Kasper Goski was a Polish doctor, astrologer and the mayor of Poznań.

Kasper Goski was born the son of a burgher in Sochaczew. He began his studies at the Lubrański Academy before continuing at the Kraków Academy from 1541–1547. After earning his magister, he taught at the university, as well as that the parochial school attached to the Church of St.
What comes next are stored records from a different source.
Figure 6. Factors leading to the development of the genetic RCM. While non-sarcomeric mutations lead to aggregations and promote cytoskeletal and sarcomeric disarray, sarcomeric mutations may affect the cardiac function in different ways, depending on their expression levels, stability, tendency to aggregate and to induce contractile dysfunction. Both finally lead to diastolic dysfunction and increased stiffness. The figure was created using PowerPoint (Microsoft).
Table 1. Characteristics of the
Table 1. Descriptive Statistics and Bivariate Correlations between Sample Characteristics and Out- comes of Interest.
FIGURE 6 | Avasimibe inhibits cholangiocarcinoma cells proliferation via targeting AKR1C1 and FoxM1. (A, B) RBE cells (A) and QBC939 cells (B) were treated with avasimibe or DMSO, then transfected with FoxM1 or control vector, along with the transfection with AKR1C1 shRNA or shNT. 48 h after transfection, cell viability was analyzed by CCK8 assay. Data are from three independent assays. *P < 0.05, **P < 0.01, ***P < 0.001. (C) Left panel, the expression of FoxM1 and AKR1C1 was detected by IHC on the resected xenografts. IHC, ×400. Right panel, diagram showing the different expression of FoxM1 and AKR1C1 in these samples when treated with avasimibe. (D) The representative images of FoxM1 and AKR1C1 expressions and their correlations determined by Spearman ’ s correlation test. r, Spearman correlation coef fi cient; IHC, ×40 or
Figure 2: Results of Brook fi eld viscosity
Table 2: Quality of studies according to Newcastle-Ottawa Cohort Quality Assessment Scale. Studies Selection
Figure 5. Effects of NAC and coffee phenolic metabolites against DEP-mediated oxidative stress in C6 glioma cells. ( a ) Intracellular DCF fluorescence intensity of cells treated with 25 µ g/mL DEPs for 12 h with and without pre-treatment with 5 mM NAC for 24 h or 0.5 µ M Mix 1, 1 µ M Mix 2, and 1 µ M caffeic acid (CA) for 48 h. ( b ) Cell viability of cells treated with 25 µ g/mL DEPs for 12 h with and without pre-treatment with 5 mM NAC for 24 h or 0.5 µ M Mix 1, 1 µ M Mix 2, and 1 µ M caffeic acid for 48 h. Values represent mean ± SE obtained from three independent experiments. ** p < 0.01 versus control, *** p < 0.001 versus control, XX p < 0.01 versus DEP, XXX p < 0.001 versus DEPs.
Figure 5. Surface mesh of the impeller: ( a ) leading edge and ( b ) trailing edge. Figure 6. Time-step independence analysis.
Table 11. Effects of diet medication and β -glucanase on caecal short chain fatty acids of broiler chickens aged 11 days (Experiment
Anne in Kraków, where he also served as rector.

He returned briefly to Poznań in 1547, leaving two years later for Padua where he earned a medical degree in 1551. Back in Poland he was the doctor of primate Mikołaj Dzierzgowski until the latter's death in 1552, at which point Goski set up his own medical practice in Poznań.

As an astrologer, Goski achieved some fame for having correctly predicted the victory of the Holy League over the Ottoman Empire at the Battle of Lepanto in 1571.

Gorski served as mayor of Poznań in 1555–1557, 1563, 1565, and 1574–1575, and as wójt in 1569 and 1573. In 1556-57 he represented the city at the Warsaw sejm, and again at both of the elections sejms in 1572–1576. A wealthy man throughout his life, he owned a house on the Old Market Square (Stary rynek) in Poznań Old Town.

Kasper Gorski died in Poznań on 25 November 1576.

== Bibliografia ==
- Gąsiorowski, Antoni, and Jerzy Topolski, eds. Wielkopolski Słownik Biograficzny, p. 215. Warsaw; Poznań: Państwowe Wydawnictwo Naukowe, 1981.